F1 project - querying APIs using python

Arthur Ladwein

Published Feb 20, 2025

In my previous article, I talked about the overview of my project and the technology choices I made, this article will start the deep dive series of it starting with querying the API using python. In this article we will go through the APIs queries and how I made them modular so that I could reuse the code as much as possible and at the same time allow me flexibility in the processing of this data.

We will first go through what I called simple data, meaning data I could extract from the API which have a low volume and could be fully updated each run or did not need any specific configuration doing the call.

Then we will go through the more complex datasets I queried and how I made it modular so that I can know easily what will be called and how it works.

Simple data

So for simple data, I identified a few data sources that could be queried often and were not too big, I used one script for all the calls and it allows me to query all of them.

The data sources concerned are the following:

drivers

It contains data regarding the driver, mainly relating to information, the team he is running for during which GP and so on, this data is mandatory for visualization since it will allow to have something more personalized and know who is the driver behind each number.

meetings

This source contains data regarding the meeting, in Formula 1, a meeting is an event, generally on a weekend during which there will be multiple sessions (qualifications, races...), so in this source you can find one row per meeting and information about the meeting, its location, the name of the circuit, the date of the meeting and many more.

sessions

As I just explained for the meetings, a session is a part of a meeting, for instance on a simple GP weekend meeting, you will find multiple sessions, practice sessions (1, 2, 3), qualifying and the race itself, this gives details about the sessions, its date, which type of session it is. This data will be used extensively to add details and ensure we treat the right data.

This data is regarding to pit stops, I added it quite late in my analytics process noticing I would need it for my analysis. So if you do not know what a pit stop is, it is simply when a car goes to its stand so that the tires can be changed or the mechanics can fix things. I wanted to use this data to remove some data points to only have the racing points and also be able to identify when did the pit stops happened.

For the script itself and the logic I used, it is very straightforward, I set up some logging for better readability and being able to have logs running while I run it, also being able to log out of the script if I make sure it runs automated (not configured in the version below), then go to querying the API and finally writing to a json locally stored. The only trick is using a for loop to loop all the calls and fo them one at a time.

Logging configuration:

Located at the top of the script just below the packages imports, this is a block you will find in many of my scripts.

# Configure logging
logging.basicConfig(
     level=logging.INFO,
     format="%(asctime)s - %(levelname)s - %(message)s",
     handlers=[logging.StreamHandler()]
)

This gives the format of the logging infos which will appear during the run time and set the basic configuration for the rest of the script.

Get api data :

def get_api_data(api_base_url, api_call, params=None):
     """
     Fetches data from the API.

Raw data:
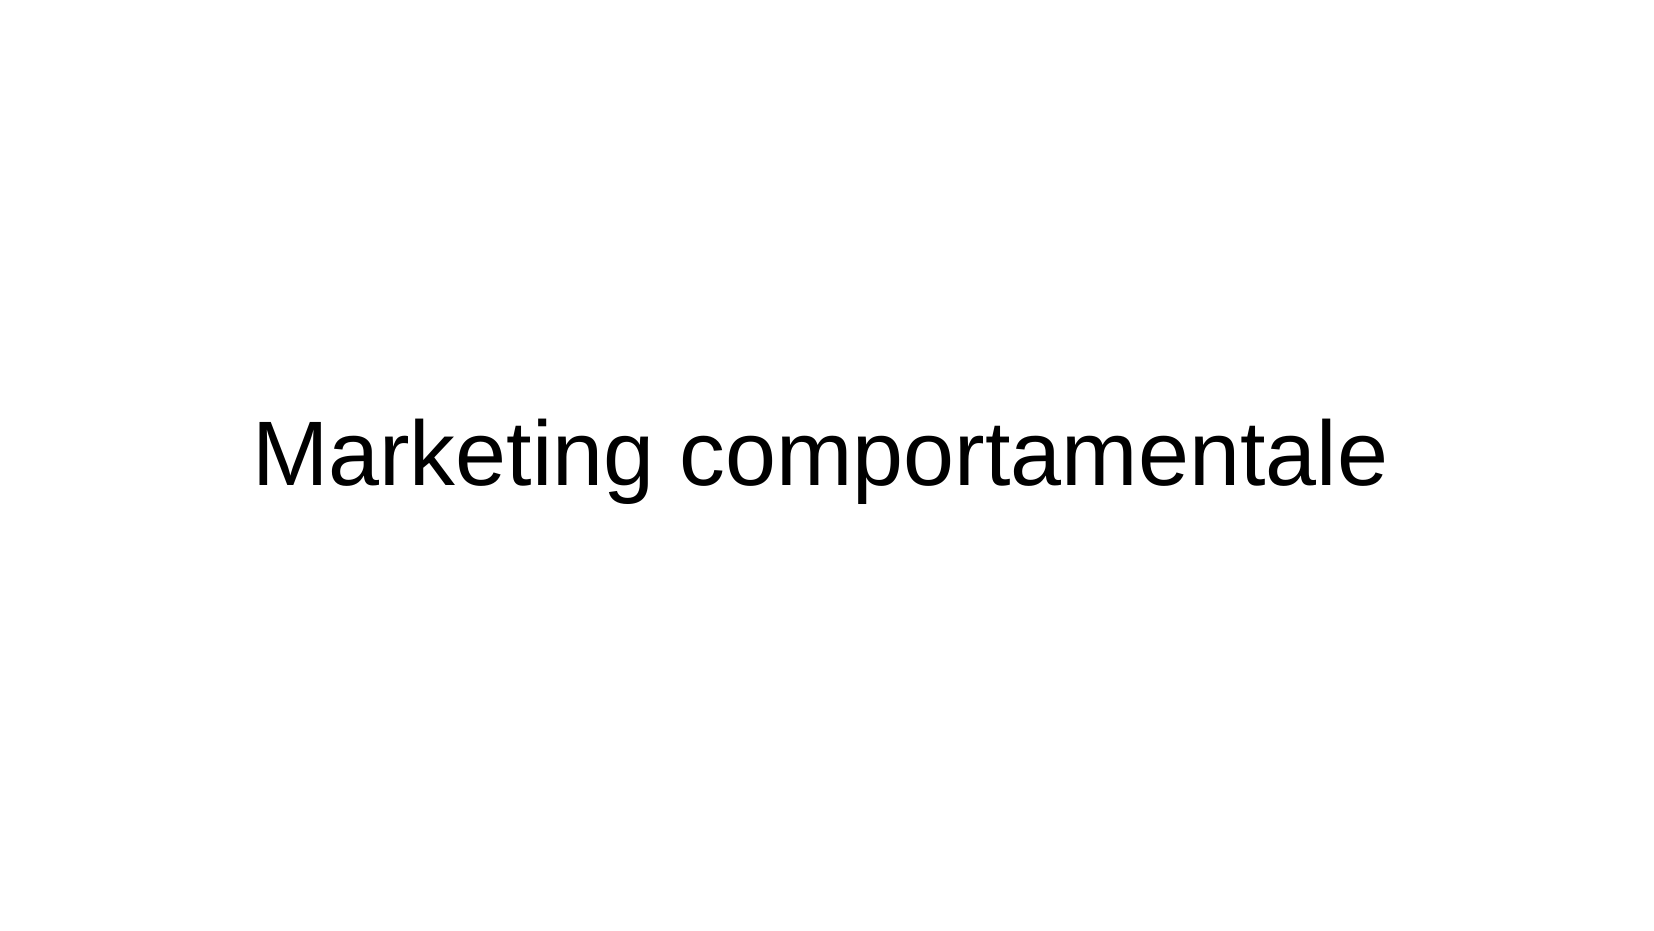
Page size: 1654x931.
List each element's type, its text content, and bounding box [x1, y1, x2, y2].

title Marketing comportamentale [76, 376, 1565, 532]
==
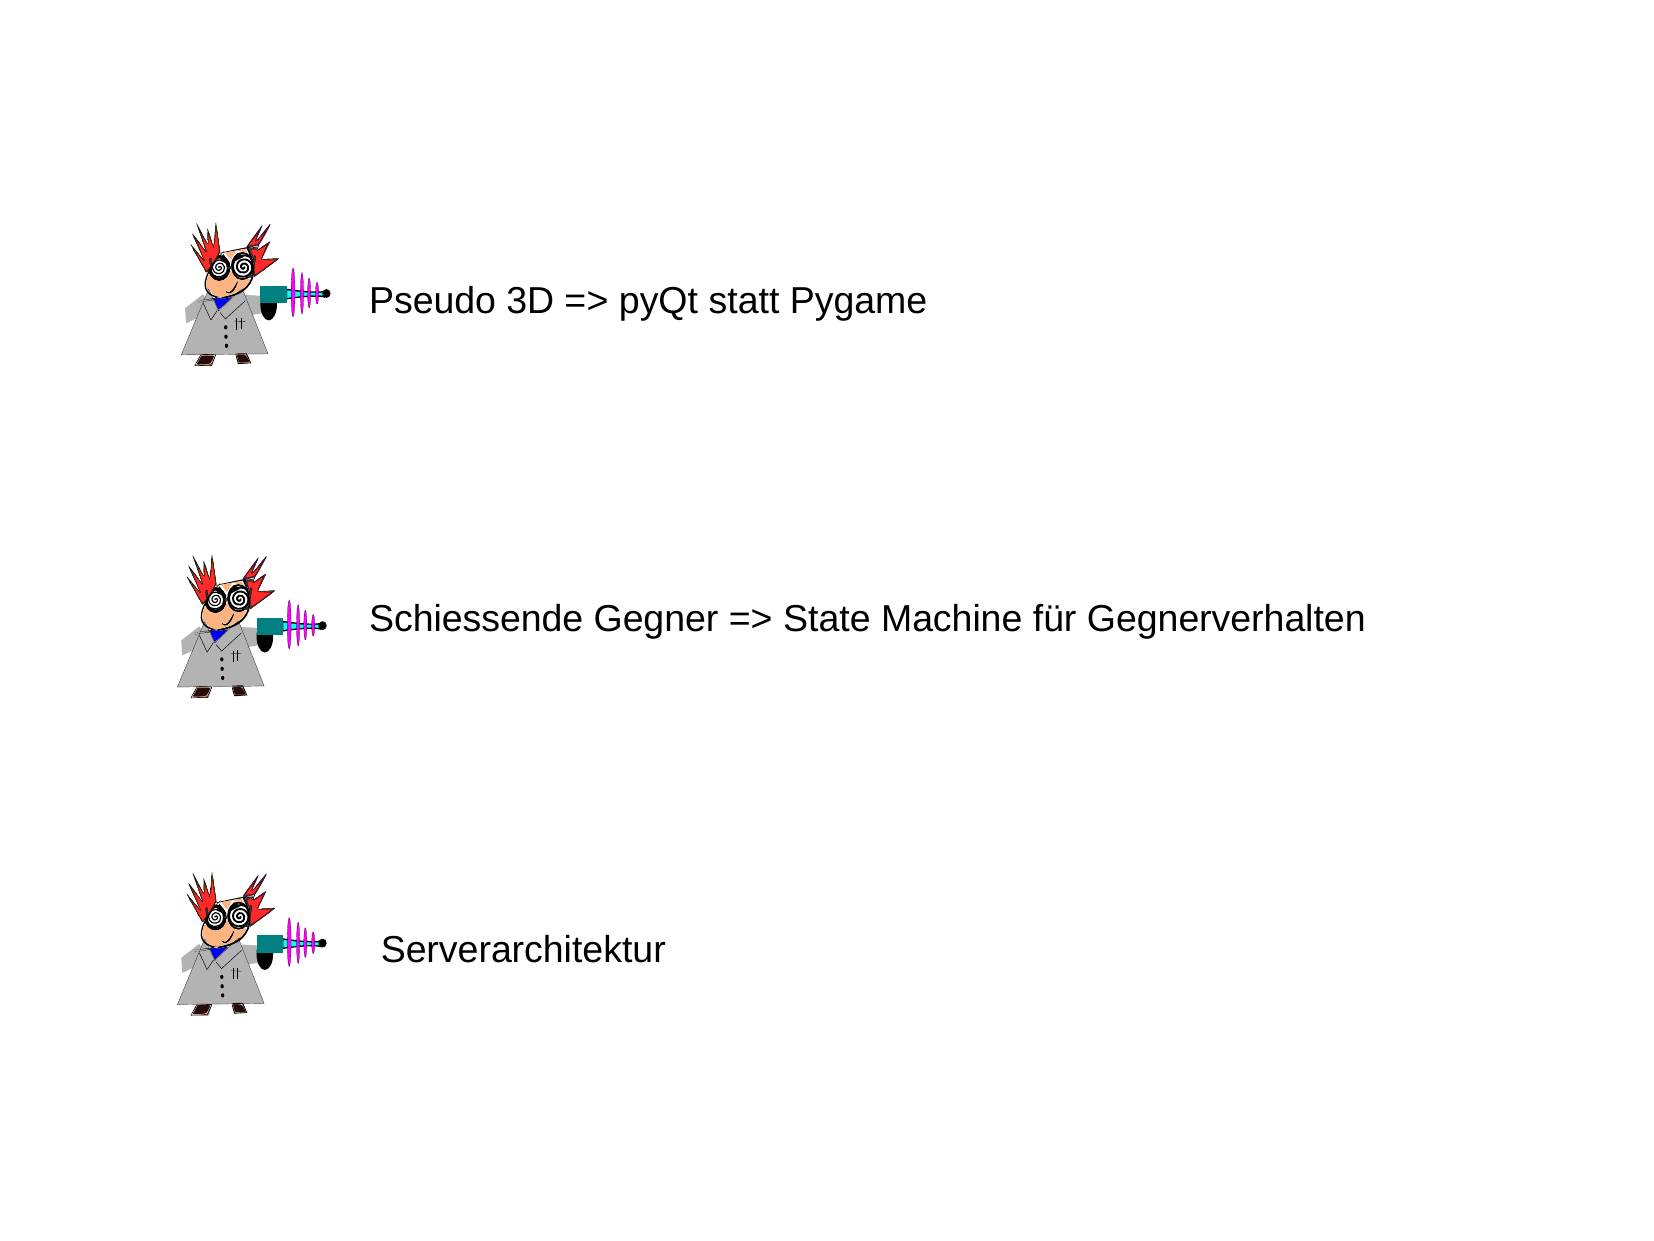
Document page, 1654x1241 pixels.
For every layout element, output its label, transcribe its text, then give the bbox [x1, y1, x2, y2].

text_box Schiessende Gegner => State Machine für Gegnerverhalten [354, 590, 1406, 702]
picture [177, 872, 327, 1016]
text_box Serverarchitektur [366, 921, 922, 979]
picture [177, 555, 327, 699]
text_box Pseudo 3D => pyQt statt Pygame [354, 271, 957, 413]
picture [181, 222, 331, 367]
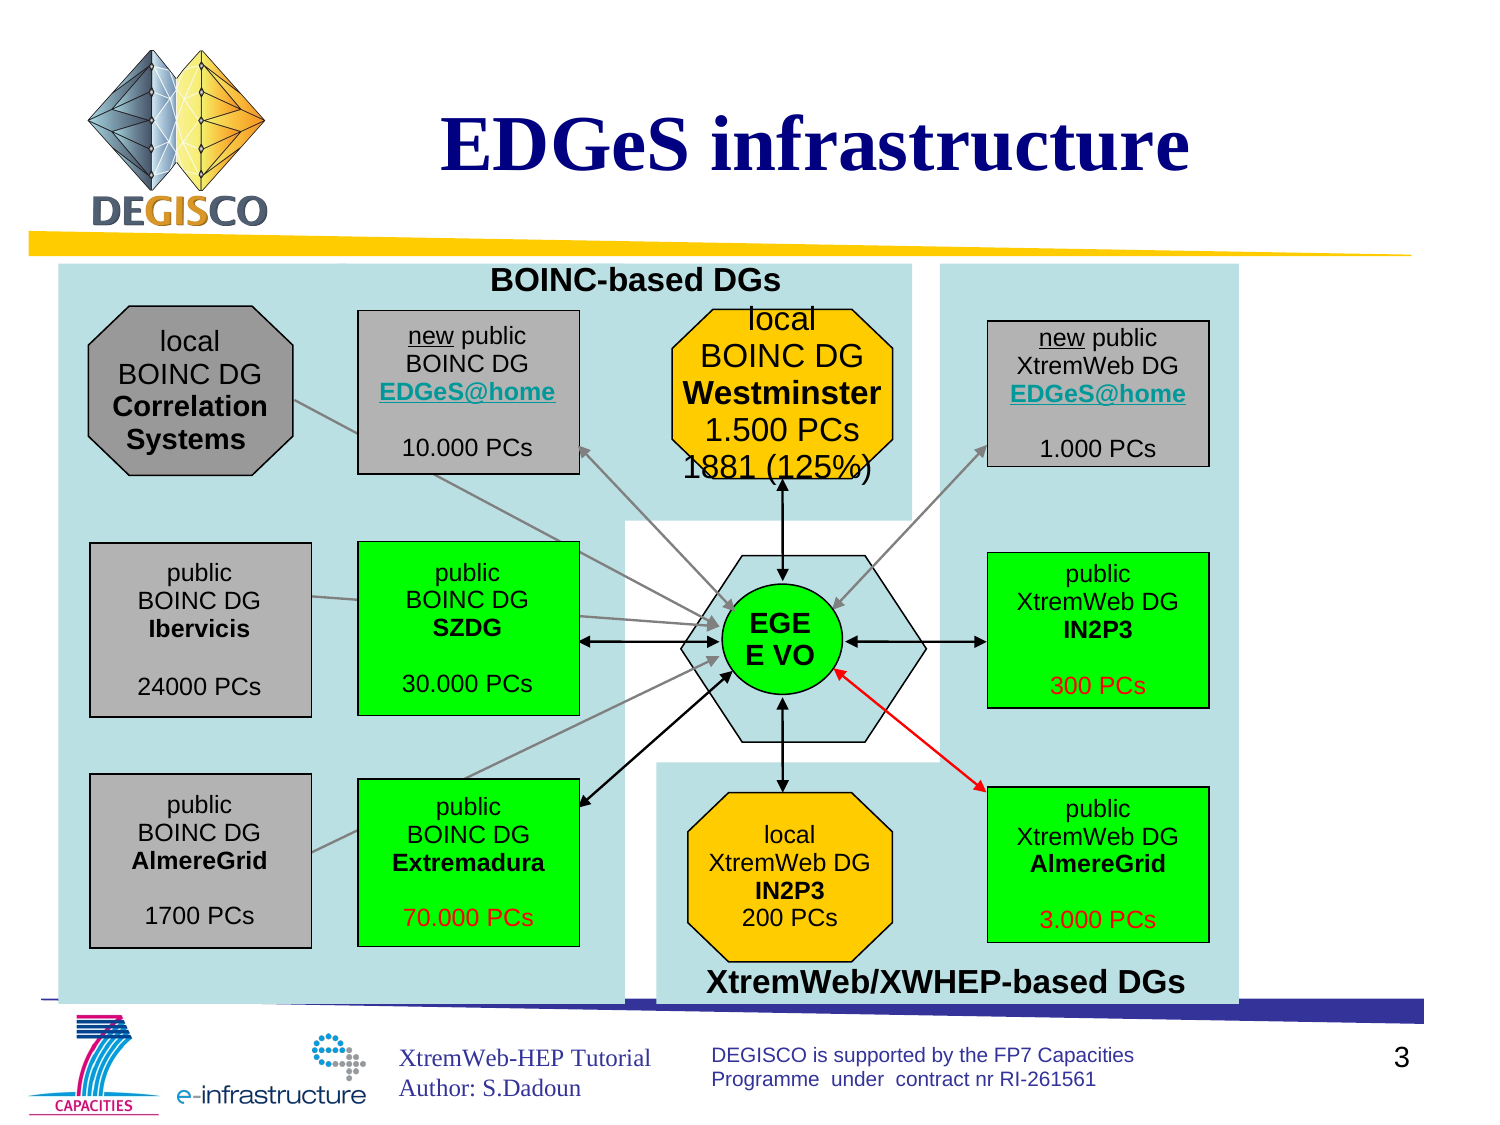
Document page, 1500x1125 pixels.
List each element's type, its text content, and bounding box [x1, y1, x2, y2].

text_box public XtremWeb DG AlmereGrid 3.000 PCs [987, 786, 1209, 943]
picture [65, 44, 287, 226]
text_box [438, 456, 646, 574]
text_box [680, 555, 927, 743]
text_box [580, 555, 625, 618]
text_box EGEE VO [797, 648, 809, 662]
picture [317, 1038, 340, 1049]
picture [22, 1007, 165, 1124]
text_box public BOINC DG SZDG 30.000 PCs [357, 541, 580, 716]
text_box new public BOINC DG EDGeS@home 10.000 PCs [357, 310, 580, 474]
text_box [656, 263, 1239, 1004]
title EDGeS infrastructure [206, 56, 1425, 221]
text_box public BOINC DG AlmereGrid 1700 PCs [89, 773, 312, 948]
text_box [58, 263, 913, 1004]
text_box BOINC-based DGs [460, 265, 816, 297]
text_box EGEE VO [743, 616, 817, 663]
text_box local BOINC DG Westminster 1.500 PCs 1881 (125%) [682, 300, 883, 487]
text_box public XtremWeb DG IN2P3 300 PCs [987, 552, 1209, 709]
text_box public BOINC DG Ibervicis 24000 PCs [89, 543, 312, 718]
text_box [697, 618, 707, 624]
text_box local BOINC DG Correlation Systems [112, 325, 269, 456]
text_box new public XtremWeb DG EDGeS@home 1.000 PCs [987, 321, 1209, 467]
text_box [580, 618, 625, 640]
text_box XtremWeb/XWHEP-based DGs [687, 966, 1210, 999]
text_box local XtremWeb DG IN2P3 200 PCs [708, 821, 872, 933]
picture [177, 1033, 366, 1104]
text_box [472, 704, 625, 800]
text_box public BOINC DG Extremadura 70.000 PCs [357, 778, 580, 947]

Task requirements:
1 > Answer these questions about the F1 project article:
(a) In Formula 1, what is a meeting?
(b) Which sessions does the article list for a simple GP weekend meeting?
(c) What level does the logging configuration set?
2 > In the entries above, change "text content" to "written text" and leave everything else the same. Begin at the line that has "Page size: 1654x931." and stop after the line that has "title Marketing comportamentale".

Results:
1 >
(a) A meeting is an event, generally on a weekend, with multiple sessions such as qualifications and races.
(b) Practice sessions (1, 2, 3), qualifying and the race itself.
(c) logging.INFO

2 >
Page size: 1654x931.
List each element's type, its written text, and bounding box [x1, y1, x2, y2].

title Marketing comportamentale [76, 376, 1565, 532]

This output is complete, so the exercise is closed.